Will House

Personal information
- Full name: William John House
- Born: 16 March 1976 (age 50) Sheffield, South Yorkshire
- Batting: Left-handed
- Bowling: Right-arm medium
- Role: All-rounder

Domestic team information
- 1996–1998: Cambridge University
- 1996–1999: Kent
- 2000–2002: Sussex
- FC debut: 17 April 1996 Cambridge University v Glamorgan
- Last FC: 6 June 2001 Sussex v Worcestershire
- LA debut: 19 May 1996 British Universities v Middlesex
- Last LA: 3 September 2002 Sussex v Hampshire

Career statistics
| Competition | First-class | List A |
| Matches | 37 | 97 |
| Runs scored | 1,443 | 1,501 |
| Batting average | 29.44 | 20.01 |
| 100s/50s | 2/8 | 0 |
| Top score | 136 | 3 |
| Balls bowled | 1,463 | 1,091 |
| Wickets | 4 | 31 |
| Bowling average | 241.00 | 30.06 |
| 5 wickets in innings | 0 | 1 |
| 10 wickets in match | 0 | 0 |
| Best bowling | 1/34 | 5/58 |
| Catches/stumpings | 21/– | 22/– |
- Source: CricInfo, 12 November 2017

= Will House (cricketer) =

English cricketer

William John House (born 16 March 1976) is an English former professional cricketer. In 1993, three years before the start of his first-class career, House won "The Cricket Society Wetherall Award for the Leading All-rounder in English Schools Cricket". He was born in Sheffield in South Yorkshire.

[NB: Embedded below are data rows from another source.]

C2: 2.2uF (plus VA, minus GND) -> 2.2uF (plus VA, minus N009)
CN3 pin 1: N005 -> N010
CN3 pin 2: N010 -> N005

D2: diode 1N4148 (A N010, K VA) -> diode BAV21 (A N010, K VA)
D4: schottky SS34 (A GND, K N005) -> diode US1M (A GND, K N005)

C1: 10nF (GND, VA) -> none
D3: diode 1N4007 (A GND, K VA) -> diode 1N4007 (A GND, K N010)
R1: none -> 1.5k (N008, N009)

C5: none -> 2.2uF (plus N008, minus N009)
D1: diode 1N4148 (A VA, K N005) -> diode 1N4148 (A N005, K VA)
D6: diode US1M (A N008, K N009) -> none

House started his first-class cricket career playing for Cambridge University. After making his first-class debut in April 1996 against Glamorgan in a university match he won his Blue later the same season in the University Match against Oxford. He played for the university team for three years, making a total of 22 first-class appearances for the team. He played List A cricket regularly for the British Universities team in the 1997 and 1998 Benson & Hedges cup competitions and played one first-class match for the team.

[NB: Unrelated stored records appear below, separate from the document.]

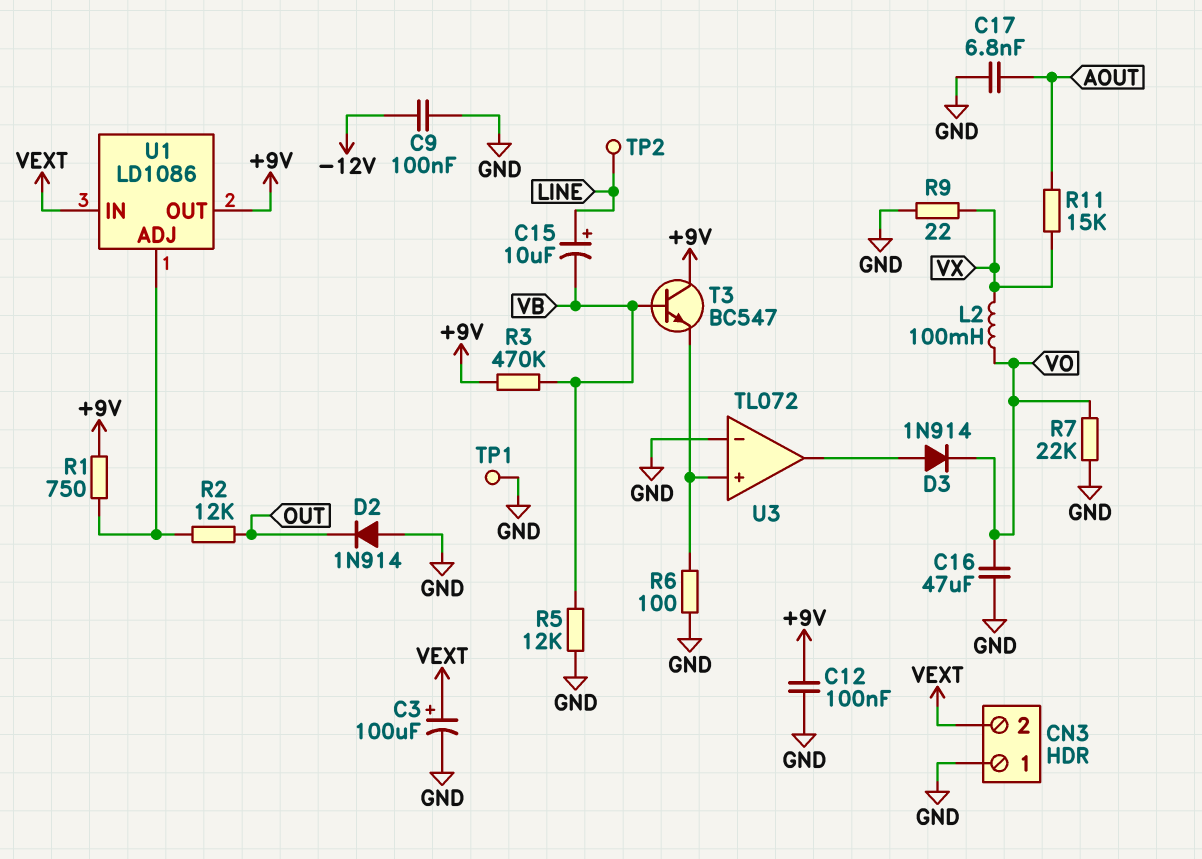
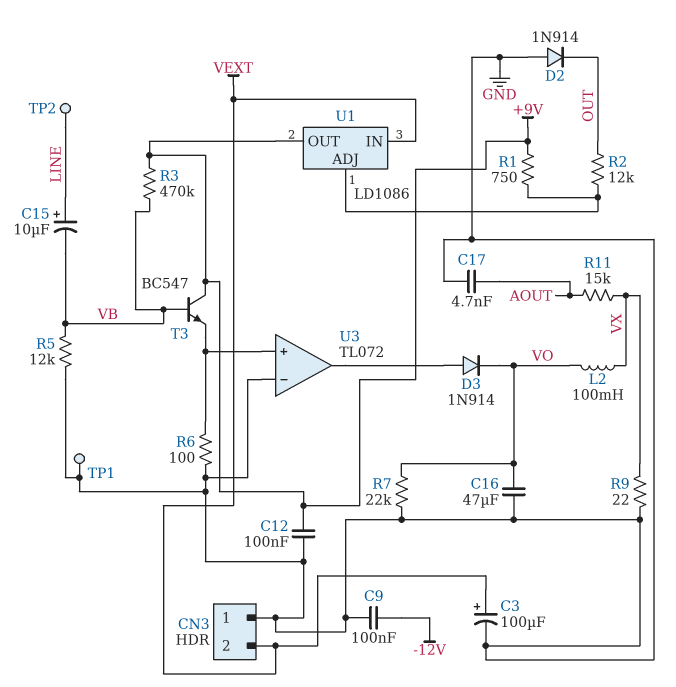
C17: 6.8nF (AOUT, GND) -> 4.7nF (AOUT, GND)

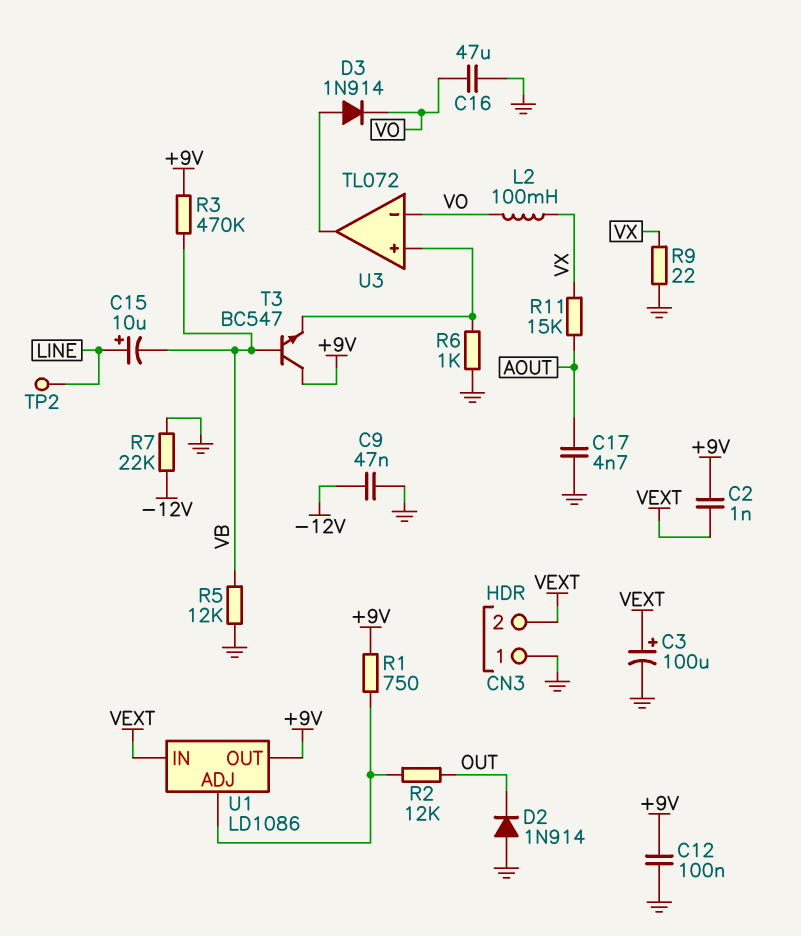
C2: none -> 1nF (+9V, VEXT)
C9: 100nF (-12V, GND) -> 47nF (-12V, GND)
R6: 100 (GND, U3/in+) -> 1k (GND, U3/in+)
R7: 22k (GND, VO) -> 22k (-12V, GND)
TP1: test point (GND) -> none
U3 pin in-: GND -> VO

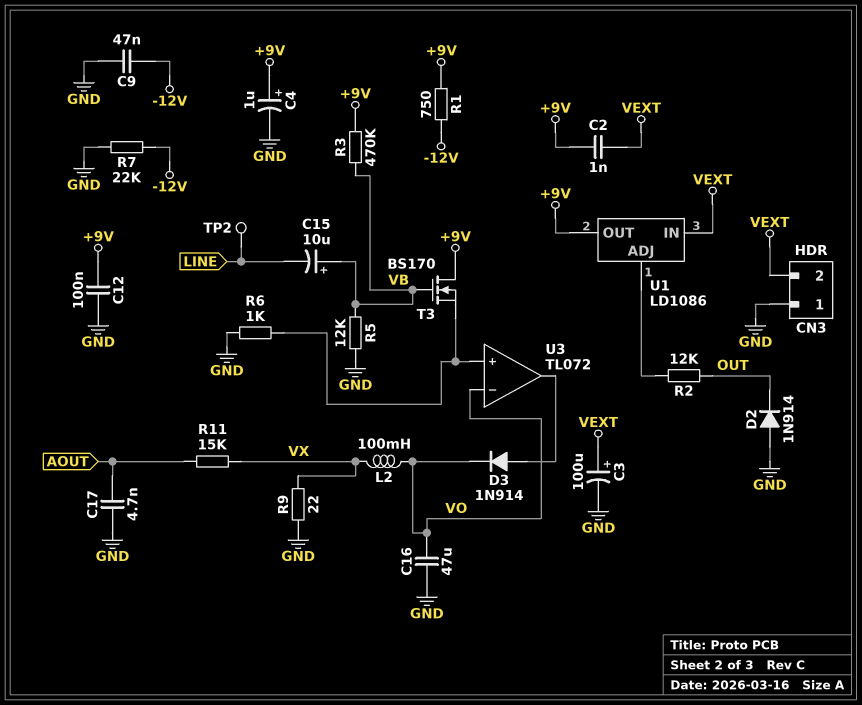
C4: none -> 1uF (plus +9V, minus GND)
C15: 10uF (plus LINE, minus VB) -> 10uF (plus VB, minus LINE)
R1: 750 (+9V, U1/ADJ) -> 750 (+9V, -12V)
T3: NPN BC547 (B VB, C +9V, E U3/in+) -> NMOS BS170 (G VB, D +9V, S U3/in+)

Having first played for the Second XI in 1994, he made his First XI debut for Kent County Cricket Club in the 1996 AXA Equity & Law League, playing four times for the team. In 1997 he made his County Championship debut against Essex in August before appearing for the county against the touring Australians later in the same month. A further Championship appearance followed in 1998 and in 1999 he played in one first-class match against his old University at the beginning of the season and regularly for the Kent List A team.

He was selected by MCC to go on their tour of Bangladesh in January 2000 and at the beginning of the 2000 season House moved to Sussex County Cricket Club. He was a more regular member of the Sussex team for two seasons, especially in List A competitions, playing in nine first-class and 64 List A matches for the county before he retired from professional cricket in September 2002 and took a job in the financial services industry in London.

House played a total of 37 first-class and 97 List A matches in his career, generally as an upper-middle order batsman. In club cricket he appeared for Sevenoaks Vine in Kent and Horsham Cricket Club. He has continued playing cricket for amateur teams such as MCC since his retirement from the professional game.